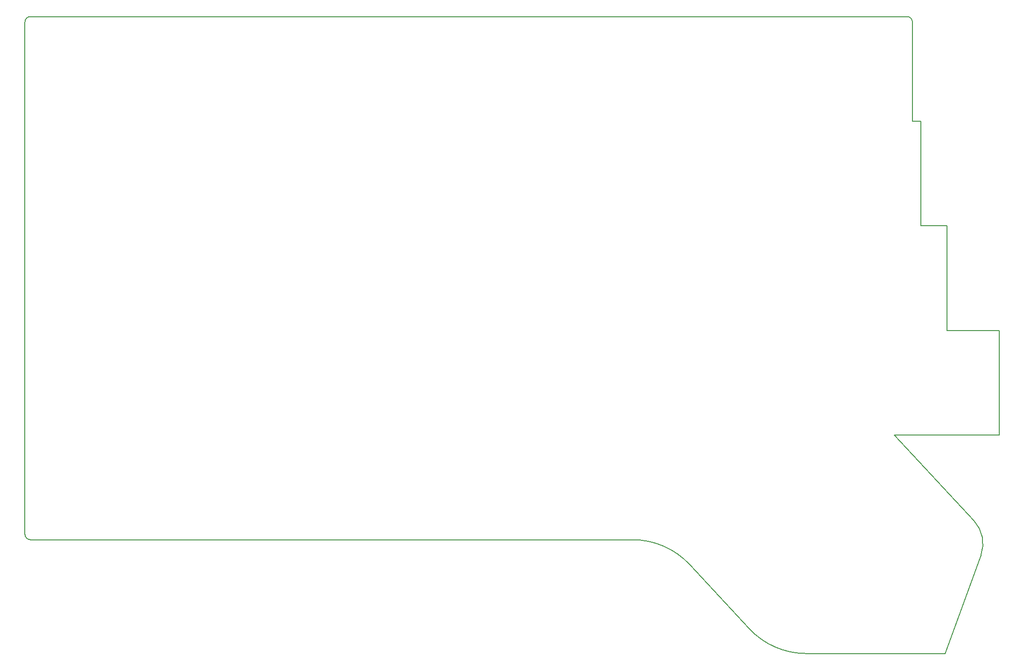
<source format=gm1>
G04 #@! TF.GenerationSoftware,KiCad,Pcbnew,(6.0.10-0)*
G04 #@! TF.CreationDate,2022-12-24T00:39:51-08:00*
G04 #@! TF.ProjectId,left,6c656674-2e6b-4696-9361-645f70636258,rev?*
G04 #@! TF.SameCoordinates,Original*
G04 #@! TF.FileFunction,Profile,NP*
%FSLAX46Y46*%
G04 Gerber Fmt 4.6, Leading zero omitted, Abs format (unit mm)*
G04 Created by KiCad (PCBNEW (6.0.10-0)) date 2022-12-24 00:39:51*
%MOMM*%
%LPD*%
G01*
G04 APERTURE LIST*
G04 #@! TA.AperFunction,Profile*
%ADD10C,0.200000*%
G04 #@! TD*
G04 APERTURE END LIST*
D10*
X38024742Y-29721764D02*
X57024742Y-29721764D01*
X210442401Y-127528289D02*
X203943742Y-145382764D01*
X37024742Y-123721764D02*
X37024742Y-30721764D01*
X57024742Y-124721764D02*
X38024742Y-124721764D01*
X190024742Y-29721764D02*
X197024742Y-29721764D01*
X203943742Y-145382764D02*
X178744742Y-145382464D01*
X147274742Y-124722064D02*
X57024742Y-124721764D01*
X168413960Y-140875623D02*
G75*
G03*
X178744742Y-145382464I10330740J9586823D01*
G01*
X204274742Y-86721764D02*
X213749742Y-86721764D01*
X204274742Y-67721764D02*
X204274742Y-86721764D01*
X57024742Y-29721764D02*
X190024742Y-29721764D01*
X199524742Y-67721764D02*
X204274742Y-67721764D01*
X38024742Y-29721842D02*
G75*
G03*
X37024742Y-30721764I-42J-999958D01*
G01*
X210442427Y-127528298D02*
G75*
G03*
X209176678Y-121268121I-5754727J2094498D01*
G01*
X198024736Y-30721764D02*
G75*
G03*
X197024742Y-29721764I-1000036J-36D01*
G01*
X194749742Y-105721764D02*
X209176678Y-121268121D01*
X157605546Y-129228985D02*
G75*
G03*
X147274742Y-124722064I-10330846J-9586815D01*
G01*
X198024742Y-30721764D02*
X198024742Y-48721764D01*
X199524742Y-48721764D02*
X199524742Y-67721764D01*
X168413974Y-140875610D02*
X157605560Y-129228972D01*
X213749742Y-105721764D02*
X213749742Y-86721764D01*
X198024742Y-48721764D02*
X199524742Y-48721764D01*
X37024741Y-123721764D02*
G75*
G03*
X38024742Y-124721764I999958J-42D01*
G01*
X194749742Y-105721764D02*
X213749742Y-105721764D01*
M02*

</source>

THE PROBLEM: Above are records with pictures; repeat them exactly, but without the pictures.

TASK RESPONSE:
<source format=gm1>
G04 #@! TF.GenerationSoftware,KiCad,Pcbnew,(6.0.10-0)*
G04 #@! TF.CreationDate,2022-12-24T00:39:51-08:00*
G04 #@! TF.ProjectId,left,6c656674-2e6b-4696-9361-645f70636258,rev?*
G04 #@! TF.SameCoordinates,Original*
G04 #@! TF.FileFunction,Profile,NP*
%FSLAX46Y46*%
G04 Gerber Fmt 4.6, Leading zero omitted, Abs format (unit mm)*
G04 Created by KiCad (PCBNEW (6.0.10-0)) date 2022-12-24 00:39:51*
%MOMM*%
%LPD*%
G01*
G04 APERTURE LIST*
G04 #@! TA.AperFunction,Profile*
%ADD10C,0.200000*%
G04 #@! TD*
G04 APERTURE END LIST*
D10*
X38024742Y-29721764D02*
X57024742Y-29721764D01*
X210442401Y-127528289D02*
X203943742Y-145382764D01*
X37024742Y-123721764D02*
X37024742Y-30721764D01*
X57024742Y-124721764D02*
X38024742Y-124721764D01*
X190024742Y-29721764D02*
X197024742Y-29721764D01*
X203943742Y-145382764D02*
X178744742Y-145382464D01*
X147274742Y-124722064D02*
X57024742Y-124721764D01*
X168413960Y-140875623D02*
G75*
G03*
X178744742Y-145382464I10330740J9586823D01*
G01*
X204274742Y-86721764D02*
X213749742Y-86721764D01*
X204274742Y-67721764D02*
X204274742Y-86721764D01*
X57024742Y-29721764D02*
X190024742Y-29721764D01*
X199524742Y-67721764D02*
X204274742Y-67721764D01*
X38024742Y-29721842D02*
G75*
G03*
X37024742Y-30721764I-42J-999958D01*
G01*
X210442427Y-127528298D02*
G75*
G03*
X209176678Y-121268121I-5754727J2094498D01*
G01*
X198024736Y-30721764D02*
G75*
G03*
X197024742Y-29721764I-1000036J-36D01*
G01*
X194749742Y-105721764D02*
X209176678Y-121268121D01*
X157605546Y-129228985D02*
G75*
G03*
X147274742Y-124722064I-10330846J-9586815D01*
G01*
X198024742Y-30721764D02*
X198024742Y-48721764D01*
X199524742Y-48721764D02*
X199524742Y-67721764D01*
X168413974Y-140875610D02*
X157605560Y-129228972D01*
X213749742Y-105721764D02*
X213749742Y-86721764D01*
X198024742Y-48721764D02*
X199524742Y-48721764D01*
X37024741Y-123721764D02*
G75*
G03*
X38024742Y-124721764I999958J-42D01*
G01*
X194749742Y-105721764D02*
X213749742Y-105721764D01*
M02*

</source>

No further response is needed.